I have 850 EVOs in two of my laptops and am happy with them so far.


----------



## Jetster (Sep 18, 2015)

Just ordered a 850 Pro 256 on sale for $120


----------



## manofthem (Sep 18, 2015)

LogitechFan said:


> Free tip - in 5-10 years, or when it fails (usually in my case they "fail" as soon as they are EOL in a year or two), they will be forced to replace it with the current model as the one you have is end of life. That means you can get it replaced even if it's not defective. How to do that - you can use a bit of imagination. It's basically futureproofing your buy at Samsung's/EVGA/whatever expense. *Why?
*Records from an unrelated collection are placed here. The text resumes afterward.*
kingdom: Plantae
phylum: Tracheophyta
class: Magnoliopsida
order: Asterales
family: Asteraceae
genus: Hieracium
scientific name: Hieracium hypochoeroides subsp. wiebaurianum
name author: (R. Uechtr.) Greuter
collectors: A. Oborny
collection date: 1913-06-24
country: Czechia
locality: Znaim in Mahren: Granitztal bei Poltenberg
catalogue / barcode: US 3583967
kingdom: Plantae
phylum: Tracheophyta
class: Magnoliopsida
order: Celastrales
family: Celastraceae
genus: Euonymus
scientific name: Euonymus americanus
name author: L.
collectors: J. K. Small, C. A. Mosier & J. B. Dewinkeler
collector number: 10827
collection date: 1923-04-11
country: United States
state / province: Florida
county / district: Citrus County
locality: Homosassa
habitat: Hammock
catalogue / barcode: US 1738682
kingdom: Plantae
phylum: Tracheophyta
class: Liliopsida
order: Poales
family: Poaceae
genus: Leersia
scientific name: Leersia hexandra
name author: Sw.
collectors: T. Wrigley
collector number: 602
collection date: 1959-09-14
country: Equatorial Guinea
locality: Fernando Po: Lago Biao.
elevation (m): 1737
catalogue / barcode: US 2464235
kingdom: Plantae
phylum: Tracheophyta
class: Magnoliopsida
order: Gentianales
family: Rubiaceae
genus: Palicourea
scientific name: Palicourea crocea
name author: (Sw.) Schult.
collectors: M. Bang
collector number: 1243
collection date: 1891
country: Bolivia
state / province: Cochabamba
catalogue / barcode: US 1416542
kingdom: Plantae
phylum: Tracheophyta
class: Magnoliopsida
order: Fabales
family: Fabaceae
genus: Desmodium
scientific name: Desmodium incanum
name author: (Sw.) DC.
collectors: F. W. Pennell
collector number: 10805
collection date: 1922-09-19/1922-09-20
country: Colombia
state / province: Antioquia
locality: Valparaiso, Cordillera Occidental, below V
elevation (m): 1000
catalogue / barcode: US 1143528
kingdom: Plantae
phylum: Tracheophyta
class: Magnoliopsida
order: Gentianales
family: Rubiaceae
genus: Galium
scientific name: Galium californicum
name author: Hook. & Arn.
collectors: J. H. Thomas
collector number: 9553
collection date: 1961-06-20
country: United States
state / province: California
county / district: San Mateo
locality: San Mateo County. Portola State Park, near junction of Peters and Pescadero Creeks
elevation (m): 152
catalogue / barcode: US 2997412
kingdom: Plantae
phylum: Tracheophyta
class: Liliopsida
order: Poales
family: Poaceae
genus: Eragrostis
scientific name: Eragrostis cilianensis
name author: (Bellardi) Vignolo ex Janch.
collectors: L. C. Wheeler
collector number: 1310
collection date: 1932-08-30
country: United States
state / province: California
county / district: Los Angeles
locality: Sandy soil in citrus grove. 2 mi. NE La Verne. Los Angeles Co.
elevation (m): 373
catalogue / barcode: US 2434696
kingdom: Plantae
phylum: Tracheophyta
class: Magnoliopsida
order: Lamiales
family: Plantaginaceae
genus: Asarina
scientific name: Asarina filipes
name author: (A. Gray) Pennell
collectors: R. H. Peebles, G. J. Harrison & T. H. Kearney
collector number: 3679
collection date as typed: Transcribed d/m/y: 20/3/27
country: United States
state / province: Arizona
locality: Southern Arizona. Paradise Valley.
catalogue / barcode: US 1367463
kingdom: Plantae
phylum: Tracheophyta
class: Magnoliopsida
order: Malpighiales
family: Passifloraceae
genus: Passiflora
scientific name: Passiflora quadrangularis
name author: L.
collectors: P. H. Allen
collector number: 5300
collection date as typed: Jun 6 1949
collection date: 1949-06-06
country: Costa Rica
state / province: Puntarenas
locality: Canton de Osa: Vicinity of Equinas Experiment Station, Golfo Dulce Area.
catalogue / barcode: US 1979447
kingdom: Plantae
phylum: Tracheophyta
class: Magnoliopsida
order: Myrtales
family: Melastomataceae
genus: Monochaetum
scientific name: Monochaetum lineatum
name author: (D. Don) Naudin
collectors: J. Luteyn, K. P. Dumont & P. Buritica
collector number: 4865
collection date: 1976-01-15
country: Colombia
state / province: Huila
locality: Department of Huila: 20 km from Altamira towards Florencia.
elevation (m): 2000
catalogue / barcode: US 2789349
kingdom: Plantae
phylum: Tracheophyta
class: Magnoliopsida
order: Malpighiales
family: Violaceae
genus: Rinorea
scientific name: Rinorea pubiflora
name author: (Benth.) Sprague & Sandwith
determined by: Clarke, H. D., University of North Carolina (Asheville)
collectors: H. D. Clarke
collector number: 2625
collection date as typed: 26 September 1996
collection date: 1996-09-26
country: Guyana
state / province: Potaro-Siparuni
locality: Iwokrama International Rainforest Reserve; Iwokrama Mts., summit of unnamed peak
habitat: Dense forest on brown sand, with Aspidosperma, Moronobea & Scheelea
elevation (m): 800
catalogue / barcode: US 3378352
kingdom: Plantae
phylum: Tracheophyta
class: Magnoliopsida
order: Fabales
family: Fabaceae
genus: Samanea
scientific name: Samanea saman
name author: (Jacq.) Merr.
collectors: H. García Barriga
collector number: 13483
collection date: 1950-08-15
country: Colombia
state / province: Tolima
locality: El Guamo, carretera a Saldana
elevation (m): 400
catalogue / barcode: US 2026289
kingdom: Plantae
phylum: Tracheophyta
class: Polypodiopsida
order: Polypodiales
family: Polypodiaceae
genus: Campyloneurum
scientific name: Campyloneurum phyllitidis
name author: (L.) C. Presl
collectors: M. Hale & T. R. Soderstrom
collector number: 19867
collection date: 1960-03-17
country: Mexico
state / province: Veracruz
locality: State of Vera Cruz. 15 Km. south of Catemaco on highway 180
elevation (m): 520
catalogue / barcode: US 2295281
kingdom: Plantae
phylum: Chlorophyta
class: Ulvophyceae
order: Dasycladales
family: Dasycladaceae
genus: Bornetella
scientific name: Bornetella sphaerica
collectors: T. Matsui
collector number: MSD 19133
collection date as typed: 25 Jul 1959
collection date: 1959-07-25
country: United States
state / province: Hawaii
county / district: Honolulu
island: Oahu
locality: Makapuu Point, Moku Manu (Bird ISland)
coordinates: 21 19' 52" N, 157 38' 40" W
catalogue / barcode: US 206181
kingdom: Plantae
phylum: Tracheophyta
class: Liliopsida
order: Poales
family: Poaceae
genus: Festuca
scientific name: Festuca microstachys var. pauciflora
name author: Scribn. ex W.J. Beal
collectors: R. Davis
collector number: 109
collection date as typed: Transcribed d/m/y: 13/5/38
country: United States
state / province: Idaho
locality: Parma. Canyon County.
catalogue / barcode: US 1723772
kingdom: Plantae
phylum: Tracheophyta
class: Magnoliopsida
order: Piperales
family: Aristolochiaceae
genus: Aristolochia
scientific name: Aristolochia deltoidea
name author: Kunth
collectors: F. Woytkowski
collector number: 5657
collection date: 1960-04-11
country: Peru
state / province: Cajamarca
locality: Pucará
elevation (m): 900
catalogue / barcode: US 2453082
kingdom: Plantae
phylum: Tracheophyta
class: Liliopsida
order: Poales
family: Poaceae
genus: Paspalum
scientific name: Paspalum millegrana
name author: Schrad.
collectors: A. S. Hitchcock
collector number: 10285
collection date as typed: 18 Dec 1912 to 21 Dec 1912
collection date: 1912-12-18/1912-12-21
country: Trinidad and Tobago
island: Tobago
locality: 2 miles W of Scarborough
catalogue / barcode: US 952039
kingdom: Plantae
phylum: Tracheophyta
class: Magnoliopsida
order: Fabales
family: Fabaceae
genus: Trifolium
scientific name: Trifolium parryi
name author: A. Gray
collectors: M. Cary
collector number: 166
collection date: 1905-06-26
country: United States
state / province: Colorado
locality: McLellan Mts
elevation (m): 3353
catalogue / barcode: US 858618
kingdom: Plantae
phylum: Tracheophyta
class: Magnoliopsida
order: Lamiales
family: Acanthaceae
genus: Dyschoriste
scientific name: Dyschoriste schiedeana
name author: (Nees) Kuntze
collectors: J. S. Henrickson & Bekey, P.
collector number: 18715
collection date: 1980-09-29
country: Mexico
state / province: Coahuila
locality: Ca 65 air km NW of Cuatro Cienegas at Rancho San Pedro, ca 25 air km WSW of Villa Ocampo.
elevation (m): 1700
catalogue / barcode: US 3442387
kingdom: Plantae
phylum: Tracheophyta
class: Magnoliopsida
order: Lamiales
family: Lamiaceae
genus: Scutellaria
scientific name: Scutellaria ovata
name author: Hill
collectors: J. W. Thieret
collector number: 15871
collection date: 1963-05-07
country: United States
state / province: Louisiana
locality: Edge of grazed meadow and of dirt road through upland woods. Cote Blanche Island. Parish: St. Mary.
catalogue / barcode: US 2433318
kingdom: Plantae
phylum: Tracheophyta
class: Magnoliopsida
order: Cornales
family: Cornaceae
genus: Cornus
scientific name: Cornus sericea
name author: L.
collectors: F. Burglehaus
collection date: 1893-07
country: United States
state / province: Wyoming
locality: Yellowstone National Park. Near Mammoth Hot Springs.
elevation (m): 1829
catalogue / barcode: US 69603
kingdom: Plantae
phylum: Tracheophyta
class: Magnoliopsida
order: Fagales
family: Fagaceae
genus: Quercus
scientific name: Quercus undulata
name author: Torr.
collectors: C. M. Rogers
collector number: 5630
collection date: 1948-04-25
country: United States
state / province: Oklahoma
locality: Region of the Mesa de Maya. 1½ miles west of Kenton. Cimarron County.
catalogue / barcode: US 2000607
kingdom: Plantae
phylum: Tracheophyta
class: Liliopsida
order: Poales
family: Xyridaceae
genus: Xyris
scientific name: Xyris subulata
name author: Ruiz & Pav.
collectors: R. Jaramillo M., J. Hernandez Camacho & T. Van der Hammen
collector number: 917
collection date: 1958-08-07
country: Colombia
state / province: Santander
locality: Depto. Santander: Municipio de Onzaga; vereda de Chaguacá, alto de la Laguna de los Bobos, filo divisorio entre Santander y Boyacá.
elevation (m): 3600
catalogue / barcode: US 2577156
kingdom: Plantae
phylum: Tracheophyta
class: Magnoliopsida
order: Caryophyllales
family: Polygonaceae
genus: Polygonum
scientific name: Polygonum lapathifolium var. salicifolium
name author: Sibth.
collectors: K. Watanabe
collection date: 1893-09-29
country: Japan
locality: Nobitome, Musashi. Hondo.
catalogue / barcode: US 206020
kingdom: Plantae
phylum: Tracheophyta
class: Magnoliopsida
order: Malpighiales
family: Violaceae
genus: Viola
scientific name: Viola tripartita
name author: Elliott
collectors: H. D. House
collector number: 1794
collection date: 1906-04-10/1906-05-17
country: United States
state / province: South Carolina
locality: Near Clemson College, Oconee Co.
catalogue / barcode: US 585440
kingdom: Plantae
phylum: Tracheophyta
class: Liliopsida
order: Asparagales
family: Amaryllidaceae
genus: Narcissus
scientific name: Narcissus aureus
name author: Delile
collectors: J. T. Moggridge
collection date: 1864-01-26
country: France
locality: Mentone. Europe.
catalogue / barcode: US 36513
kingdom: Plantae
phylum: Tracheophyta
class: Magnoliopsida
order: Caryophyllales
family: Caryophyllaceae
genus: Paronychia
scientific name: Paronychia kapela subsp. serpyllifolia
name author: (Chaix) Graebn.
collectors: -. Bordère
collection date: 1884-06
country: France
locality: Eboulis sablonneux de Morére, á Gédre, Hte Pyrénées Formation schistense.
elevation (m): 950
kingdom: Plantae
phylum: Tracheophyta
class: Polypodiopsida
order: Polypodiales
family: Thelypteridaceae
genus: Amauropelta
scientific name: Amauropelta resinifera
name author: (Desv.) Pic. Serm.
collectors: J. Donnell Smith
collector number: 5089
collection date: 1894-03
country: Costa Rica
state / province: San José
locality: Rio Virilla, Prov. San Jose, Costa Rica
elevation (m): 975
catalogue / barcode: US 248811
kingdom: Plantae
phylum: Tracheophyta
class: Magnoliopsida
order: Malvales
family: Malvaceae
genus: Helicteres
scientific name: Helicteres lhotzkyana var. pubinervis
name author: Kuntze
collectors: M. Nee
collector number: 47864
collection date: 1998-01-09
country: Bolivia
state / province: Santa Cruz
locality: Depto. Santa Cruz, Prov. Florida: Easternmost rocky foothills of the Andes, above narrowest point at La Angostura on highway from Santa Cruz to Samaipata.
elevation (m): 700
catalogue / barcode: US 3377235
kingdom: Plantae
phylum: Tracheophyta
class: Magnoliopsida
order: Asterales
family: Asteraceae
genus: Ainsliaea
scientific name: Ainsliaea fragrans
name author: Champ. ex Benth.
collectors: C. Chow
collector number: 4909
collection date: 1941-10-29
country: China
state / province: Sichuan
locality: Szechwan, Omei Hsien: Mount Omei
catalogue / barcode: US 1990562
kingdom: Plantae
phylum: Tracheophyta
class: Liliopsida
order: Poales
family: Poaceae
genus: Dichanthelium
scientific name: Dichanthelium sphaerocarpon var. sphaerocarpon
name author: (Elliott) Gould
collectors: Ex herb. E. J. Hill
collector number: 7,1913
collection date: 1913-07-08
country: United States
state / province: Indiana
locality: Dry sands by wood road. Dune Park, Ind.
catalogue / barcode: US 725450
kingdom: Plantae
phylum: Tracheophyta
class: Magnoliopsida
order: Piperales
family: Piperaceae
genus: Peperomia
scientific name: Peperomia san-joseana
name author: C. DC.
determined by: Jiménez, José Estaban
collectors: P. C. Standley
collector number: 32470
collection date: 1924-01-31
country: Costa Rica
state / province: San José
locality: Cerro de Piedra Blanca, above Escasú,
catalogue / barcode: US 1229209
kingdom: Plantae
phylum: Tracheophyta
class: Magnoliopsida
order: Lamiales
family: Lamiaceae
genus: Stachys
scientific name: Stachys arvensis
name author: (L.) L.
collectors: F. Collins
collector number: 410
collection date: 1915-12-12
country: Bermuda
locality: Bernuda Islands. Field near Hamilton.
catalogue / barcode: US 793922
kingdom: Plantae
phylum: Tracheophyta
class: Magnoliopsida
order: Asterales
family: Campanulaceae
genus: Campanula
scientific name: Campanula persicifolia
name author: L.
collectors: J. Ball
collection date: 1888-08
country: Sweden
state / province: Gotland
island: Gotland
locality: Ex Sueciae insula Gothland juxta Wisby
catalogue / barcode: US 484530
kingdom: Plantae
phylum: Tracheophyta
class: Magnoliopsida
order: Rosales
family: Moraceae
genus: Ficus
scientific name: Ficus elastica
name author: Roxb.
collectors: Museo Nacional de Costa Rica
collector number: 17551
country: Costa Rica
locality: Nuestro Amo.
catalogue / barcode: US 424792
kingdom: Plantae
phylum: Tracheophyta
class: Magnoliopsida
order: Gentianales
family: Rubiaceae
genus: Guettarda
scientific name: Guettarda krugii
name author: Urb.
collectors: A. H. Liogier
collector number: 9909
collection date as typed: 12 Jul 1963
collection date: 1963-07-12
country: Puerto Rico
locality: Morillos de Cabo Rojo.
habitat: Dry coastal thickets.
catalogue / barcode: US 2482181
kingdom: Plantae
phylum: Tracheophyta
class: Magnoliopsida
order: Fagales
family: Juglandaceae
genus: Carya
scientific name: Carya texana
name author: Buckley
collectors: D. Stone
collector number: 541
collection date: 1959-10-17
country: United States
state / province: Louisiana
Screw them, that's why*.




Thats the spirit


----------



## R-T-B (Sep 18, 2015)

manofthem said:


> Thats the spirit



Yeah, make all the rest of us honest consumers pay.  That's awesome.


----------



## Jborg (Sep 18, 2015)

I own an 840 EVO which I bought first, and also an 850 PRO. I originally thought I had the So Called issue with the EVOs.... I was experiencing very slow boot up times, I tried optimizing using Samsung Magician, updating firmware.... etc.... Did not help.

The problem ending up being Windows 7.... a fresh install fixed the problem. 35 Second Boot times down to 8 seconds 

The 850 Pro is what i have my OS installed on now, and I use my 840 EVO for game installations.

Both have been well performing SSD's, I would just get the PRO series just to avoid any issues down the line.


----------



## Jetster (Sep 18, 2015)

Enter promo code EMCAXKW22 at checkout Newegg   10 %


----------



## GreiverBlade (Sep 18, 2015)

i have a 850 EVO 500gb in my Alpha: quite a good one 



 

directly cloned from the HDD with Macrium Reflect, speedy boot no problems whatsoever


----------



## davidm71 (Sep 26, 2015)

Cartel said:


> I'd like to buy a 850 but I'm not sure if I should get the pro or the evo?
> 
> http://www.newegg.ca/Product/Product.aspx?Item=N82E16820147359
> 
> ...



Wait for the 950 pro comming out next month


----------



## Jborg (Sep 26, 2015)

For Reference:


----------



## rtwjunkie (Sep 26, 2015)

LogitechFan said:


> Free tip - in 5-10 years, or when it fails (usually in my case they "fail" as soon as they are EOL in a year or two), they will be forced to replace it with the current model as the one you have is end of life. That means you can get it replaced even if it's not defective. How to do that - you can use a bit of imagination. It's basically futureproofing your buy at Samsung's/EVGA/whatever expense. Why? Screw them, that's why.



How very....honest. LOL.


----------



## Cartel (Oct 15, 2015)

davidm71 said:


> Wait for the 950 pro comming out next month


Actually I've been looking at these:
http://www.newegg.com/Product/Product.aspx?Item=N82E16820147425
and
http://rog.asus.com/327432014/label...pci-express-gen23-to-m-2-x4-ssd-adapter-card/


----------



## RejZoR (Oct 19, 2015)

Nice. Samsung 2TB Evo for 750 €. Not quite there yet, but we're getting there. Finally I'll be able to get rid of slow, grinding, spinning drives. Entirely. Not some stupid 256GB boot drive and some crap eco green nonsense with it.

When it'll hit price of around 350€, I'll certainly get one. Samsungs seem to be somewhat the most reliable as well.


----------